The bill establishing the seat of government, having already passed the Senate, was adopted by the House of Representatives, after vehement debate and many calls of the yeas and nays, by a vote of thirty-two to twenty-nine, on the 9th of July, 1790. A district of territory, not exceeding ten miles square, on the river Potomac, was accepted for the permanent seat of the Government of the United States: “Provided, nevertheless, that the operation of the laws of the State within such district shall not be affected by this acceptance, until the time fixed for the removal of the Government thereto, and until Congress shall otherwise by law provide.”[228] Here, it will be seen, was a positive saving of the laws of the States for a limited period, so far as Congress had power to save them, within the exclusive jurisdiction of the Constitution; but there was also complete recognition of the power of Congress to change these laws, and an implied promise to assume the “exclusive legislation in all cases whatsoever” contemplated by the Constitution.

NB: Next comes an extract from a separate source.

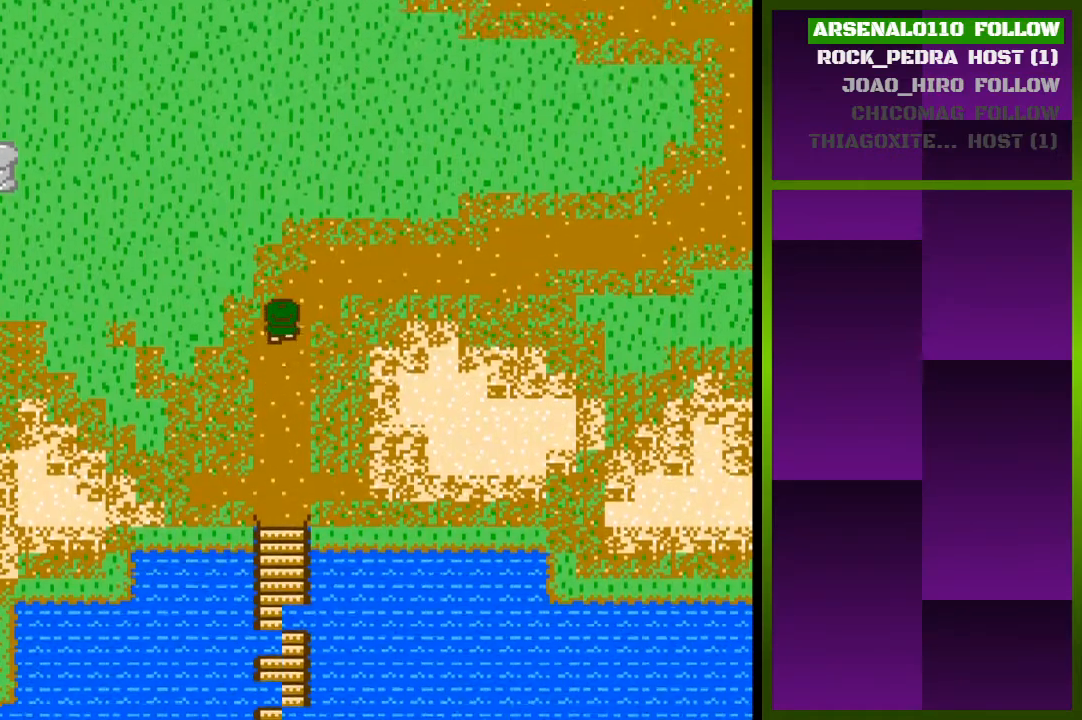
{"buttons": ["DPAD_UP"], "events": []}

In response to this Act of Congress, Maryland, by formal act, ceded the territory now constituting the District of Columbia “in full and absolute right, and exclusive jurisdiction, as well of soil as of persons residing or to reside thereon,”—provided that the jurisdiction of Maryland “shall not cease or determine, until Congress shall by law provide for the government thereof.”[229]

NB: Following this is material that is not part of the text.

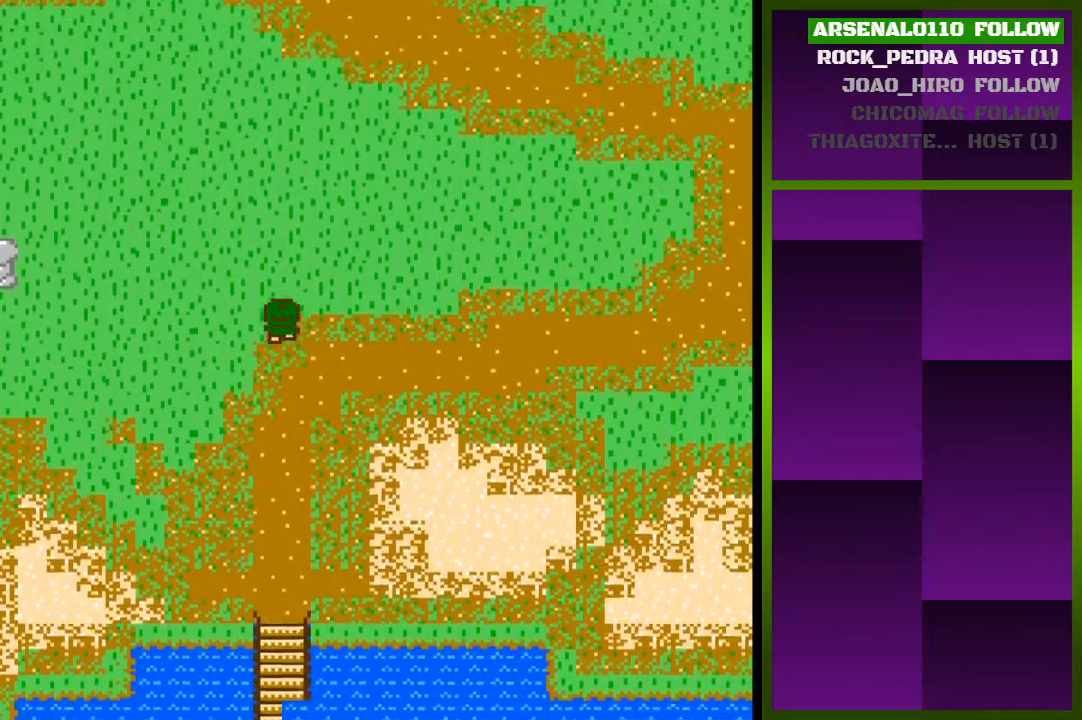
{"buttons": ["DPAD_UP"], "events": []}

In pursuance of this contract between the United States of the one part and Maryland of the other part, expressed in solemn statutes, the present seat of government was occupied in November, 1800, when Congress proceeded to assume that complete jurisdiction conferred in the Constitution, by enacting, on the 27th of February, 1801, “that the laws of the State of Maryland, as they now exist, shall be and continue in force in that part of the said District which was ceded by that State to the United States, and by them accepted for the permanent seat of government.”[230] Thus at one stroke all existing laws of Maryland were adopted by Congress in gross, and from that time forward became the laws of the United States at the national capital. Although known historically as laws of Maryland, they ceased at once to be laws of that State, for they draw their vitality from Congress alone, under the Constitution of the United States, as completely as if every statute had been solemnly reënacted. And now we see precisely how Slavery obtained its foothold.